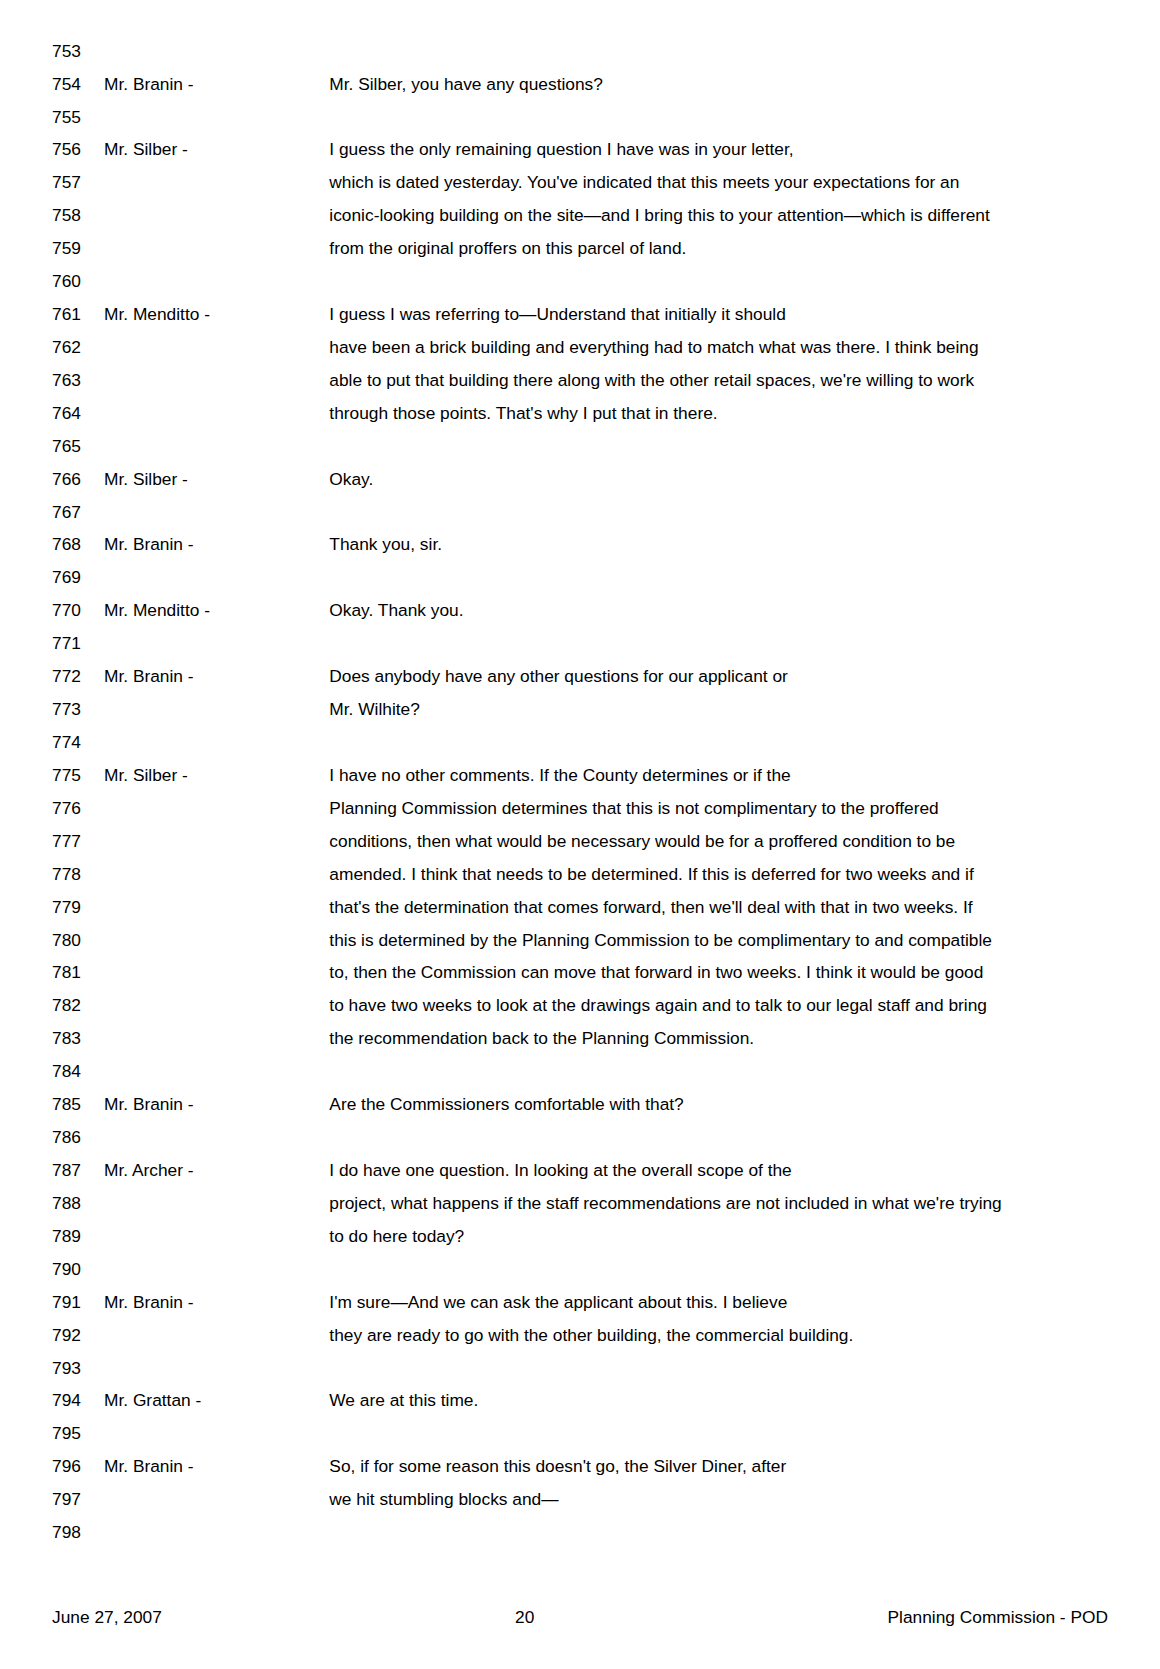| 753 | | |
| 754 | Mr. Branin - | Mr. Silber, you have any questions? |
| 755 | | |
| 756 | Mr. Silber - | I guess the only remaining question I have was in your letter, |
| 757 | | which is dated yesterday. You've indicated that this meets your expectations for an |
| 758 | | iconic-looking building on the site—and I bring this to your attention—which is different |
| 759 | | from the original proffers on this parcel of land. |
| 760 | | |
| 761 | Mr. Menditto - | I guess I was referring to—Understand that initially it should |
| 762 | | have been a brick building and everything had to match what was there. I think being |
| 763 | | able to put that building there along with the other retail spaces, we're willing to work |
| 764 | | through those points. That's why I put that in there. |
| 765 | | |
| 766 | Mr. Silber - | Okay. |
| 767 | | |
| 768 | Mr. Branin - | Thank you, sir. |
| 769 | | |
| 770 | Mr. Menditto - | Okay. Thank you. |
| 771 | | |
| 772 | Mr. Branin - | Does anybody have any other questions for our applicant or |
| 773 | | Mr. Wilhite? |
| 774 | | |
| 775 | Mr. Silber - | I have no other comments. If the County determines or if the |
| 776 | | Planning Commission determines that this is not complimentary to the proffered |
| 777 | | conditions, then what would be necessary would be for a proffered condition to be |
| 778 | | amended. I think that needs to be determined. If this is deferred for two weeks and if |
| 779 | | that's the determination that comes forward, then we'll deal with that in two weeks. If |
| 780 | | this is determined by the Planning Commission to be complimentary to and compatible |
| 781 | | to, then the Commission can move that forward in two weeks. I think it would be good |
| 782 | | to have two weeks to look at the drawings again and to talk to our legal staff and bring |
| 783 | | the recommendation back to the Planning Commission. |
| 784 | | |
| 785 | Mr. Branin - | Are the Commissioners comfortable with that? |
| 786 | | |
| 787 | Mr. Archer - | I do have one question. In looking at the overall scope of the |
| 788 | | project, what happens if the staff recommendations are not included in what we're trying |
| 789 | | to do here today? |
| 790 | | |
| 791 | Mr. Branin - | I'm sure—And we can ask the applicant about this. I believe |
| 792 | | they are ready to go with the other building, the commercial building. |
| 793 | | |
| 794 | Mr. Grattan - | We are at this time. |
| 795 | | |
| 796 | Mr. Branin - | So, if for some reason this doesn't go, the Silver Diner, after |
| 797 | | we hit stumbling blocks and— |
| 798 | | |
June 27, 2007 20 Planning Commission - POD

(TASK DIRECTIONS)
Looking at the entries, state how many lines hold the string "forward", with the number as the sole reply.

(PROBLEM SOLUTION)
2